Like the original poem, Neale’s translation from 1851 contained seven stanzas; today many modern hymnals contain only four or five. Various names for the Messiah are used in each stanza to express the fulfillment of prophecy that Jesus brings. English choirmaster Thomas Helmore was the first person to pair Neale’s text with the tune Veni Emmanuel. He also is said to have added the familiar refrain “Rejoice, rejoice, Immanuel shall come to you, O Israel.”
British hymnologist J.R. Watson provides a context for the antiphons included on the second page after the hymn in our United Methodist Hymnal: “The antiphons, sometimes called the ‘O antiphons’ or ‘The Great O’s’, were designated to concentrate the mind on the coming Christmas, enriching the meaning of the Incarnation with a complex series of references from the Old and New Testaments.”
Each antiphon begins as follows:
- Sapentia (Wisdom)
- Adonai (Hebrew word for God)
- Radix Jesse (stem or root of Jesse)
- Clavis David (key of David)
- Oriens (dayspring)
- Rex genitium (King of the Gentiles)
Put together, the first letter of the second word of each antiphon spells SARCORE. If read backwards, the letters form a two-word acrostic, “Ero cras,” meaning “I will be present tomorrow.” Jesus is God with us.
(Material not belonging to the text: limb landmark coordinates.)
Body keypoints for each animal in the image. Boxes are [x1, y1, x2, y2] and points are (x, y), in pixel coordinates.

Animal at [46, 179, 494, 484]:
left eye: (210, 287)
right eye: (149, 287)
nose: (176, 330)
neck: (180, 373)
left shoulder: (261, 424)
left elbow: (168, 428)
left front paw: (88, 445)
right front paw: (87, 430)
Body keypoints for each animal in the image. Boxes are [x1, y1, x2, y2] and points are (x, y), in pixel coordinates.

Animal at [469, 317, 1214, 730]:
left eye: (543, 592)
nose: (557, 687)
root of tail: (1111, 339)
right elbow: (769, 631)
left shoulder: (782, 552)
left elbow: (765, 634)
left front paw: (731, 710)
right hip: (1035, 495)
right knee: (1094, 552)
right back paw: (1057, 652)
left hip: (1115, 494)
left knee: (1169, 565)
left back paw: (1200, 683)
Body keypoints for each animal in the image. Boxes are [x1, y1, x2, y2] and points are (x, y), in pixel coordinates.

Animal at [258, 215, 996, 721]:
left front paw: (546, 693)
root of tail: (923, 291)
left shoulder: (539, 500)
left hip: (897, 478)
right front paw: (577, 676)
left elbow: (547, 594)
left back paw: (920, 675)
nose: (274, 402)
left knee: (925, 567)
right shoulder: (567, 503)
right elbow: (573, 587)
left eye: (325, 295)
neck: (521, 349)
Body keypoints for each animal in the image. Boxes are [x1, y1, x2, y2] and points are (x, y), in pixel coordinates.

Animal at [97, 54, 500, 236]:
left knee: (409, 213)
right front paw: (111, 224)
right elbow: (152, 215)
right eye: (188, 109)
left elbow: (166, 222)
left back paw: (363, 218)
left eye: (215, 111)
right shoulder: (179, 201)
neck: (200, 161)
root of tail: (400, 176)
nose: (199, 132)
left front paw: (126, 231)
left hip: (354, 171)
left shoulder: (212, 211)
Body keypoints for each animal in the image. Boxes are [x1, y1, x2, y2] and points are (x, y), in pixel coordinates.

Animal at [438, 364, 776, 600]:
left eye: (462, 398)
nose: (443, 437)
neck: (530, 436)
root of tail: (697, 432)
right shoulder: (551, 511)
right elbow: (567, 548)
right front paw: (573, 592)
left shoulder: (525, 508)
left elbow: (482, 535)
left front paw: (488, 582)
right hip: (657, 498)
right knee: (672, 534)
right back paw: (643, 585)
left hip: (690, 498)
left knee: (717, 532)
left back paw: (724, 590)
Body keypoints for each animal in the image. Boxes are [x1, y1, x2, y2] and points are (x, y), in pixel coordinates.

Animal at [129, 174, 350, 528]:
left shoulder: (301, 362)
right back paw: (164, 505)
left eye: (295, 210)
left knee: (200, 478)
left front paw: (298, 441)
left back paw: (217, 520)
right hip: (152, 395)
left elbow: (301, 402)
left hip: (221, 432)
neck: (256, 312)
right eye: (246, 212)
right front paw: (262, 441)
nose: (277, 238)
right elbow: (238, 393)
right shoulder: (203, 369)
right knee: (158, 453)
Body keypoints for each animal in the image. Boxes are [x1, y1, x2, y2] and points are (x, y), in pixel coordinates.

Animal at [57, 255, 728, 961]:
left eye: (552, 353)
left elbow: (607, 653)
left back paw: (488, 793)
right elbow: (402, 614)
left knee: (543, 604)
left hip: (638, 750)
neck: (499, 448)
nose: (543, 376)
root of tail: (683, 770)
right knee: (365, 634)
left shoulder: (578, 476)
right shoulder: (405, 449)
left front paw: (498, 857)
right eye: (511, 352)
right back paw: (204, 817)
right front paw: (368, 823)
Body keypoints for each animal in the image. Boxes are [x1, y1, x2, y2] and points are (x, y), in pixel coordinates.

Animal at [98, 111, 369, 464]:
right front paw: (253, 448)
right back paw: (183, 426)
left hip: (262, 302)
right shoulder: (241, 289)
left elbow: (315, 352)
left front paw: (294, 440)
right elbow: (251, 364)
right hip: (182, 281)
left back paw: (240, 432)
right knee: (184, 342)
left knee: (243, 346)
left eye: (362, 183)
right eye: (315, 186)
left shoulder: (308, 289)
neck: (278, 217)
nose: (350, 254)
He has not only come in history, but he is coming again. What a reason to rejoice!
Prayer: Lord Jesus, we wait in joyful hope for you. Send us your grace this Advent season so that we can prepare for your coming. Touch our hearts with longing so that we can better love and serve you and each other. Fill us with the hope that we can be transformed by your Spirit and so help transform the world. We ask these things in the name of Jesus whose kingdom we seek. Amen.